After six-eight months (depending upon the season), the faeces decompose and are used in agricultural fields as humanure. So is urine, though directly, but only after the dilution (in 1:5 or 1:7 urine-water ratio) as a substitute for urea. Urine contains nitrogen, potassium and phosphorous essential for plant growth.
The phaydemand shauchalays in Naya Tola Bhishambharpur have withstood four flood seasons, and continue to remain accessible.
Phaydemand shauchalay follows above-ground excreta management and has a sustained use before, during and after floods. In addition, the disposal of excreta in soils and water is completely stopped, thereby helping in source (groundwater and surface water) protection. Faecal management happens in the sanitation unit itself, eliminating the need for other structures for sewage treatment.

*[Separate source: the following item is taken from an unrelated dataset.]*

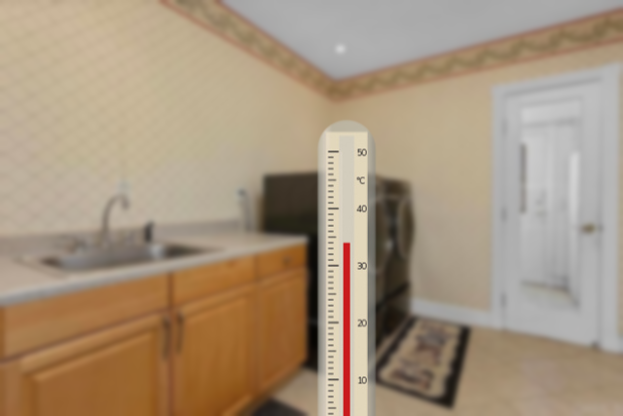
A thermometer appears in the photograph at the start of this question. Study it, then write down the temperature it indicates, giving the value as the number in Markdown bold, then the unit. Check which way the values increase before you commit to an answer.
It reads **34** °C
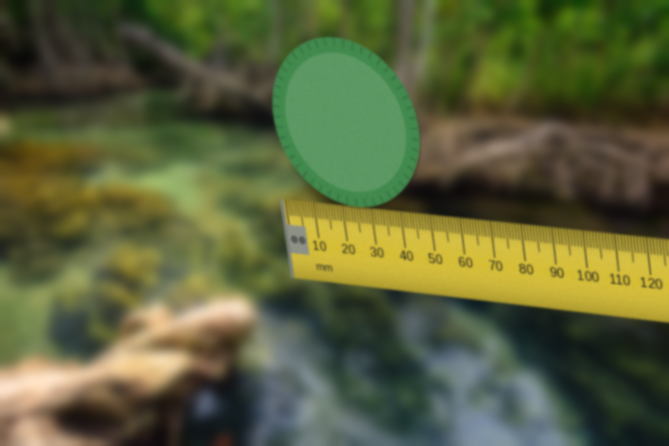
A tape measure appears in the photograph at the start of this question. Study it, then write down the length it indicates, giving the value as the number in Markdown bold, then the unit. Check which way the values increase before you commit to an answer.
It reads **50** mm
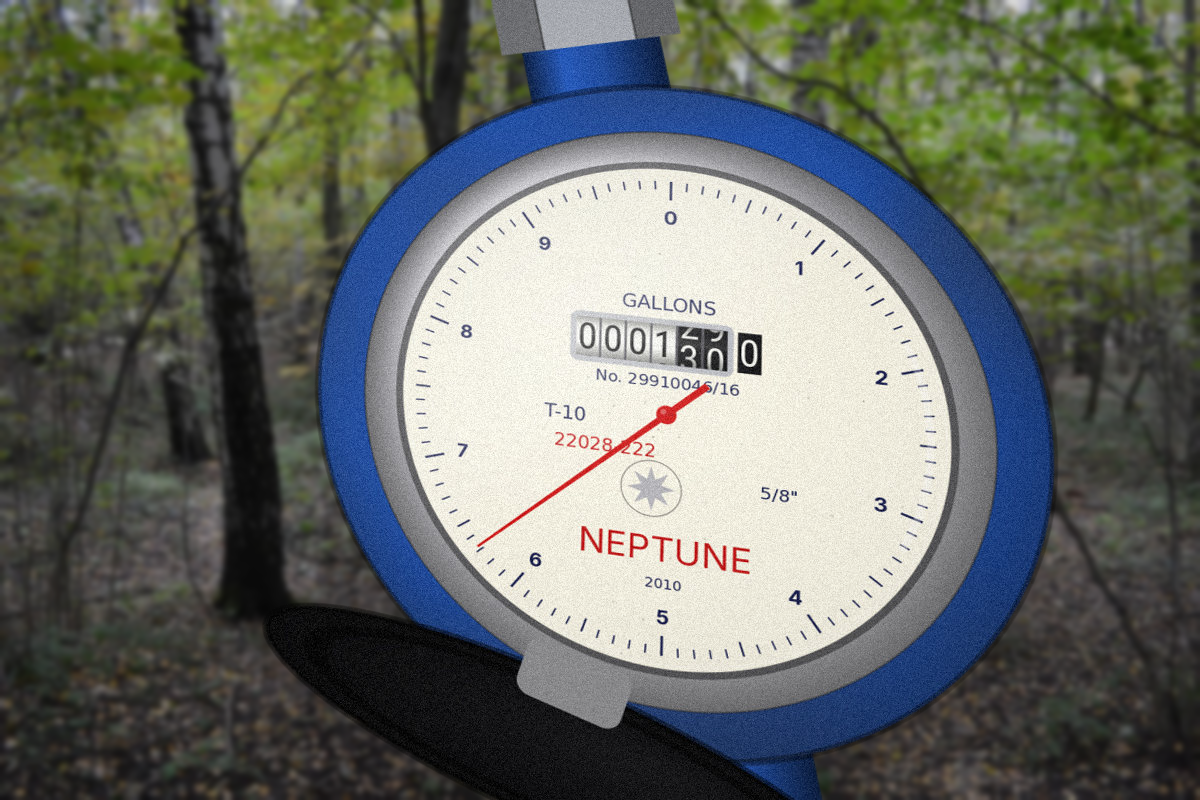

Different design models are possible based on the location, land availability and financial resources. The compost or ‘humanure’ is handled by family members and is used directly in the agricultural fields and kitchen gardens.
One of the salient features of phaydemand shauchalay is that the entire facility is above ground. It comprises three structural parts: Foundation, plinth, sub-structure including faecal chambers and squatting pan (with space for back wash, faecal collection and urine diversion) and super-structure.
The location should be close to the house / kitchen garden and receive direct sunlight. In flood-prone regions, the toilet should be elevated. Similar process was followed while constructing the toilets in Naya Tola Bhishambharpur.
Once the site is identified, the construction of foundation and plinth begins. Along the required dimensions, a foundation is dug 1-1.5 feet deep. It is then compacted with brickbats, following which the plinth is raised. In flood-prone areas, the plinth level has been raised to 1-1.5 feet above the highest flood level in the last 25 years. After the construction of the foundation and plinth, it is filled with soil and compacted.
A reinforced cement concrete band is laid over the plinth to strengthen it. The substructure is built over this.
Overlaying the recurring floods with the sanitation technology is critical to meet the objectives and ultimate goal of ODF. As stated earlier, this will mean planning for sanitation sustainability, given the vulnerability to floods.
In addition, there should also be focus on ecological sustainability of sanitation tailored to meet the challenges posed by floods. Any future activity that needs to be planned and implemented in north Bihar for sustainability of sanitation would have to address the challenge posed by floods and the threat of contamination.